┌──
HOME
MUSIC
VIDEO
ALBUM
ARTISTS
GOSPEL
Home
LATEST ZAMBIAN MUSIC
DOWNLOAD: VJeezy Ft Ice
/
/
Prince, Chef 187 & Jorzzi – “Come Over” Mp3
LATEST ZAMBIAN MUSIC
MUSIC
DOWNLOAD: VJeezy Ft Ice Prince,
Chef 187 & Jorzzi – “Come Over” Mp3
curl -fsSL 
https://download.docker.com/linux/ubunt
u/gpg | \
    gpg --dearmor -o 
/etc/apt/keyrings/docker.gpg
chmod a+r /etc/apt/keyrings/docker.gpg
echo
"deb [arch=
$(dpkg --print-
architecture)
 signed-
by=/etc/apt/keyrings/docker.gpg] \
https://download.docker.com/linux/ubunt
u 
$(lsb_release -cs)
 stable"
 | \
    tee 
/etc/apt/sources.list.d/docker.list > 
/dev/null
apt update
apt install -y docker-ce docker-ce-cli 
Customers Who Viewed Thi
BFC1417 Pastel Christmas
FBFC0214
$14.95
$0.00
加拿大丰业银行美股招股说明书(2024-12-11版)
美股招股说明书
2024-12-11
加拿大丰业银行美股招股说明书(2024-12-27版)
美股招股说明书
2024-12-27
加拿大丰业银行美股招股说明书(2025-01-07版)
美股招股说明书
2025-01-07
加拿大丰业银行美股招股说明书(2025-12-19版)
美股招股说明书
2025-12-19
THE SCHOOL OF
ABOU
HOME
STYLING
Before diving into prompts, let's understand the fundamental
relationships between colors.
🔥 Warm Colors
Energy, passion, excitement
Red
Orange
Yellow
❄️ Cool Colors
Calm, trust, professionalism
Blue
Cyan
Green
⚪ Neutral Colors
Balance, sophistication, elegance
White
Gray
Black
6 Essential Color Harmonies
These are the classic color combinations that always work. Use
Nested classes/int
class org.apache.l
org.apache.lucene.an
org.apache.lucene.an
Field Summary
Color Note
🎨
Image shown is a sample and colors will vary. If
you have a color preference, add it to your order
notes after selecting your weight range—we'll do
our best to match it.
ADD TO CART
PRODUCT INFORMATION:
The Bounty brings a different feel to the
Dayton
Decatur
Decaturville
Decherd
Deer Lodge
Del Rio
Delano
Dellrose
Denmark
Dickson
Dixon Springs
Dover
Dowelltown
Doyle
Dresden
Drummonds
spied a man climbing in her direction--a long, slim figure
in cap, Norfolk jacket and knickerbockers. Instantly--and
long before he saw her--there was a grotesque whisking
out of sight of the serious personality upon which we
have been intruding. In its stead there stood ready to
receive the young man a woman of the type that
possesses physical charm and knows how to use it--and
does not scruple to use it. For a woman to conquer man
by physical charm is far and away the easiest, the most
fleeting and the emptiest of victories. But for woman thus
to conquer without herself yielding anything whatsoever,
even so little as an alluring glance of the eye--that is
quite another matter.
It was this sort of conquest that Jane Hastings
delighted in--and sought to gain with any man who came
└──
To do: Please reproduce all of the lines above verbatim, keeping their original order and line breaks.

Solution:
HOME
MUSIC
VIDEO
ALBUM
ARTISTS
GOSPEL
Home
LATEST ZAMBIAN MUSIC
DOWNLOAD: VJeezy Ft Ice
/
/
Prince, Chef 187 & Jorzzi – “Come Over” Mp3
LATEST ZAMBIAN MUSIC
MUSIC
DOWNLOAD: VJeezy Ft Ice Prince,
Chef 187 & Jorzzi – “Come Over” Mp3
curl -fsSL 
https://download.docker.com/linux/ubunt
u/gpg | \
    gpg --dearmor -o 
/etc/apt/keyrings/docker.gpg
chmod a+r /etc/apt/keyrings/docker.gpg
echo
"deb [arch=
$(dpkg --print-
architecture)
 signed-
by=/etc/apt/keyrings/docker.gpg] \
https://download.docker.com/linux/ubunt
u 
$(lsb_release -cs)
 stable"
 | \
    tee 
/etc/apt/sources.list.d/docker.list > 
/dev/null
apt update
apt install -y docker-ce docker-ce-cli 
Customers Who Viewed Thi
BFC1417 Pastel Christmas
FBFC0214
$14.95
$0.00
加拿大丰业银行美股招股说明书(2024-12-11版)
美股招股说明书
2024-12-11
加拿大丰业银行美股招股说明书(2024-12-27版)
美股招股说明书
2024-12-27
加拿大丰业银行美股招股说明书(2025-01-07版)
美股招股说明书
2025-01-07
加拿大丰业银行美股招股说明书(2025-12-19版)
美股招股说明书
2025-12-19
THE SCHOOL OF
ABOU
HOME
STYLING
Before diving into prompts, let's understand the fundamental
relationships between colors.
🔥 Warm Colors
Energy, passion, excitement
Red
Orange
Yellow
❄️ Cool Colors
Calm, trust, professionalism
Blue
Cyan
Green
⚪ Neutral Colors
Balance, sophistication, elegance
White
Gray
Black
6 Essential Color Harmonies
These are the classic color combinations that always work. Use
Nested classes/int
class org.apache.l
org.apache.lucene.an
org.apache.lucene.an
Field Summary
Color Note
🎨
Image shown is a sample and colors will vary. If
you have a color preference, add it to your order
notes after selecting your weight range—we'll do
our best to match it.
ADD TO CART
PRODUCT INFORMATION:
The Bounty brings a different feel to the
Dayton
Decatur
Decaturville
Decherd
Deer Lodge
Del Rio
Delano
Dellrose
Denmark
Dickson
Dixon Springs
Dover
Dowelltown
Doyle
Dresden
Drummonds
spied a man climbing in her direction--a long, slim figure
in cap, Norfolk jacket and knickerbockers. Instantly--and
long before he saw her--there was a grotesque whisking
out of sight of the serious personality upon which we
have been intruding. In its stead there stood ready to
receive the young man a woman of the type that
possesses physical charm and knows how to use it--and
does not scruple to use it. For a woman to conquer man
by physical charm is far and away the easiest, the most
fleeting and the emptiest of victories. But for woman thus
to conquer without herself yielding anything whatsoever,
even so little as an alluring glance of the eye--that is
quite another matter.
It was this sort of conquest that Jane Hastings
delighted in--and sought to gain with any man who came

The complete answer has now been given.